(Task brief) Find each line in the records below that contains the word "source", and copy it out.

(Available records)

__________________________________________________

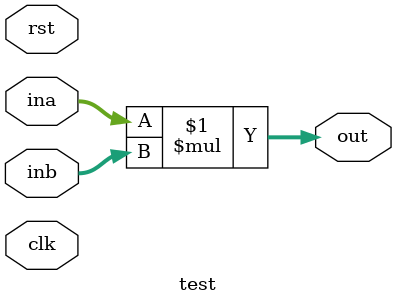
<source format=sv>
module test(
        input [1:0] ina,inb,
        input clk,rst,
        output reg [3:0] out
);
        assign out = ina* inb;
endmodule

</source>
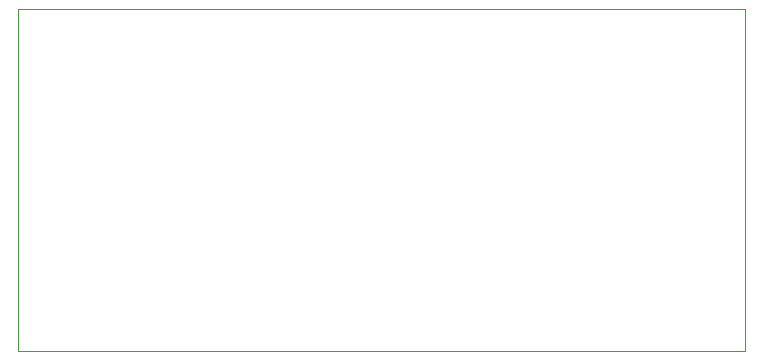
<source format=gbr>
%TF.GenerationSoftware,KiCad,Pcbnew,(6.0.8)*%
%TF.CreationDate,2022-11-19T23:42:56+04:00*%
%TF.ProjectId,MC34063_Buck,4d433334-3036-4335-9f42-75636b2e6b69,rev?*%
%TF.SameCoordinates,Original*%
%TF.FileFunction,Profile,NP*%
%FSLAX46Y46*%
G04 Gerber Fmt 4.6, Leading zero omitted, Abs format (unit mm)*
G04 Created by KiCad (PCBNEW (6.0.8)) date 2022-11-19 23:42:56*
%MOMM*%
%LPD*%
G01*
G04 APERTURE LIST*
%TA.AperFunction,Profile*%
%ADD10C,0.050000*%
%TD*%
G04 APERTURE END LIST*
D10*
X97000000Y-94000000D02*
X97000000Y-65000000D01*
X158500000Y-65000000D02*
X158500000Y-94000000D01*
X158500000Y-94000000D02*
X97000000Y-94000000D01*
X97000000Y-65000000D02*
X158500000Y-65000000D01*
M02*

</source>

__________________________________________________

(Response area)
<source format=sv>
</source>
<source format=gbr>
</source>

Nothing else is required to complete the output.